2nd President of the Rwandan Senate
- In office 10 October 2011 – 14 October 2014
- Preceded by: Vincent Biruta
- Succeeded by: Bernard Makuza

Personal details
- Born: 8 August 1961 (age 65)
- Party: PSD

= Jean-Damascène Ntawukuriryayo =

Rwandan politician

Jean-Damascène Ntawukuriryayo (born 8 August 1961) is a Rwandan politician who served as president of the Senate of Rwanda from 2011 to 2014. He also served as minister of health in Rwanda. He became president of the Senate in October 2011, and also served for a time as vice-president of the Chamber of Deputies.

== Early life and education ==
Ntawukuriryayo was born in Runyinya, Rwanda, on 8 August 1961.

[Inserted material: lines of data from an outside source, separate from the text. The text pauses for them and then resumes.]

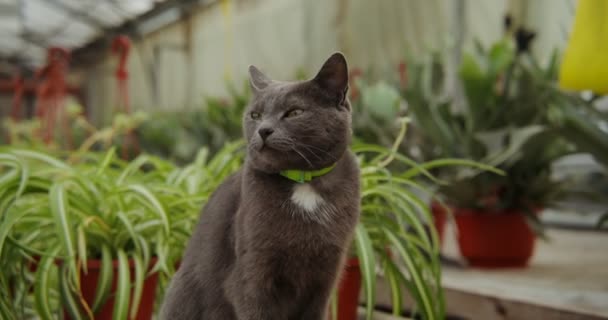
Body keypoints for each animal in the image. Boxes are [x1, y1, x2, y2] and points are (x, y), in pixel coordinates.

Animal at [162, 53, 360, 320]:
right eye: (255, 115)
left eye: (294, 112)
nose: (264, 130)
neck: (304, 181)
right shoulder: (252, 273)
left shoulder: (324, 277)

He earned a B.A. in pharmacy from the National University of Rwanda and a Ph.D. in pharmaceutical technology from Ghent University, Belgium.

== Career ==
Ntawukuriryayo ran for 2010 Rwandan presidential elections, where he failed (getting 5 percent of votes), and Paul Kagame was re-elected with more than 90% of votes.

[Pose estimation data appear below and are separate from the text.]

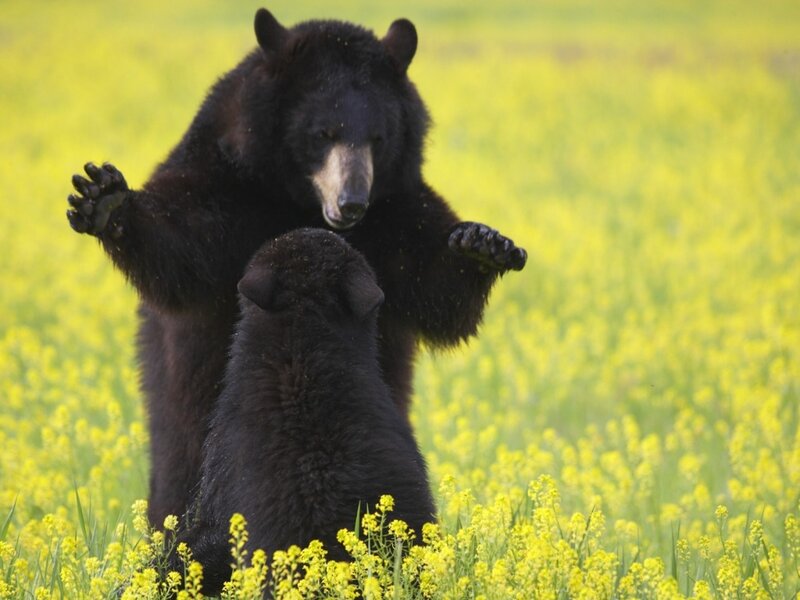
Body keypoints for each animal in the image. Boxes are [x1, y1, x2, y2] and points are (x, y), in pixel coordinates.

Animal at [66, 8, 526, 526]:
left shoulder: (394, 211)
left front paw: (481, 246)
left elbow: (434, 285)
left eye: (378, 137)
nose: (351, 203)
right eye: (323, 133)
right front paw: (106, 201)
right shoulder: (227, 183)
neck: (297, 201)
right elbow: (181, 241)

From 1997 to 1999, he was vice rector in charge of administration and finance at the National University of Rwanda. He was appointed as minister of state in charge of higher education and scientific research in 1999. Later he was appointed minister of infrastructure.

In November 2002, Ntawukuliryayo was appointed to minister of infrastructure. He served also as minister of state for higher education. On September 28, 2004, he was appointed minister of health. During his tenure in that position, he expanded the social security system to cover over 80% of the population. In 2008 he was elected vice president of the Rwandan National Assembly.

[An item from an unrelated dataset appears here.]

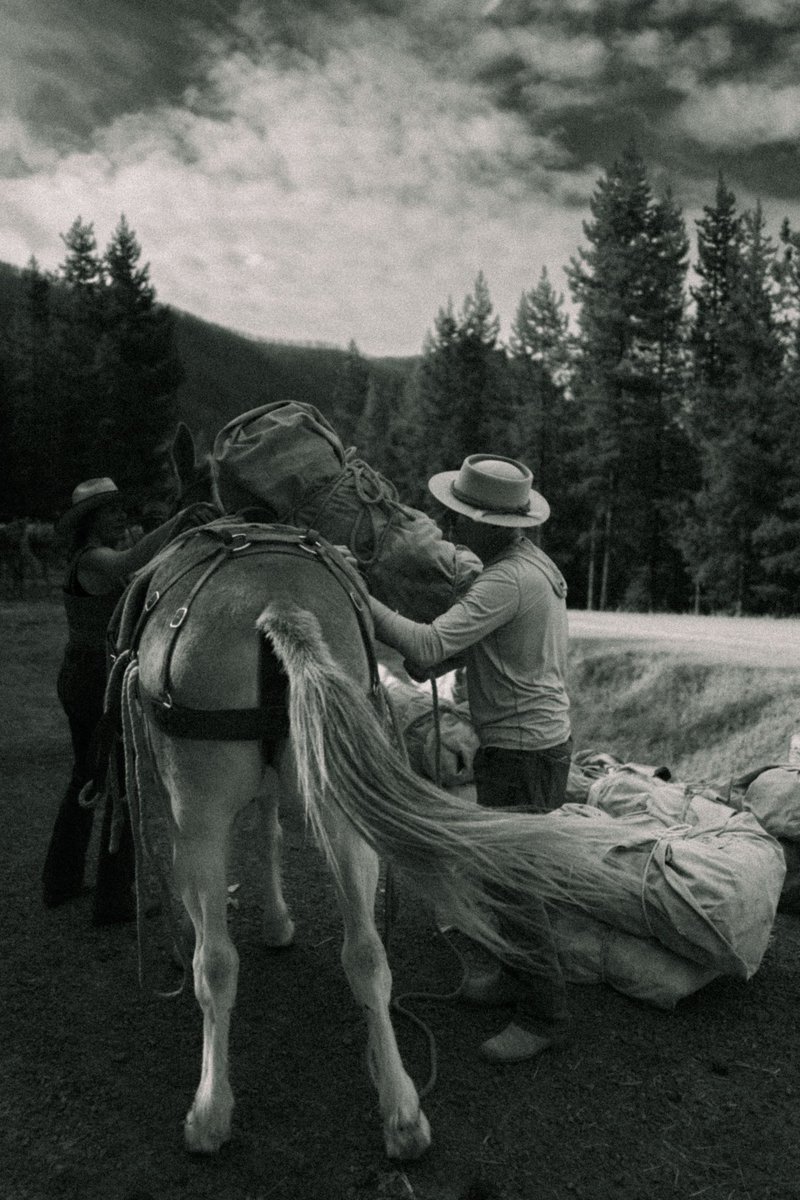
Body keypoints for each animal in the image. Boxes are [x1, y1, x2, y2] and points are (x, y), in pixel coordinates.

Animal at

As presidential candidate for the Social Democratic Party (PSD) in 2010, Ntawukuriryayo promised to develop tourism, add value to products exported to the Democratic Republic of Congo, fight soil erosion, improve banana yields and build roads. His platform was much the same as that of the incumbent Paul Kagame. In the election, Kagame gained 93% of the vote and Ntawukuriryayo came second with 4.9%.

Following citing personal reasons, Ntawukuriryayo resigned as president of the Senate on 17 September 2014.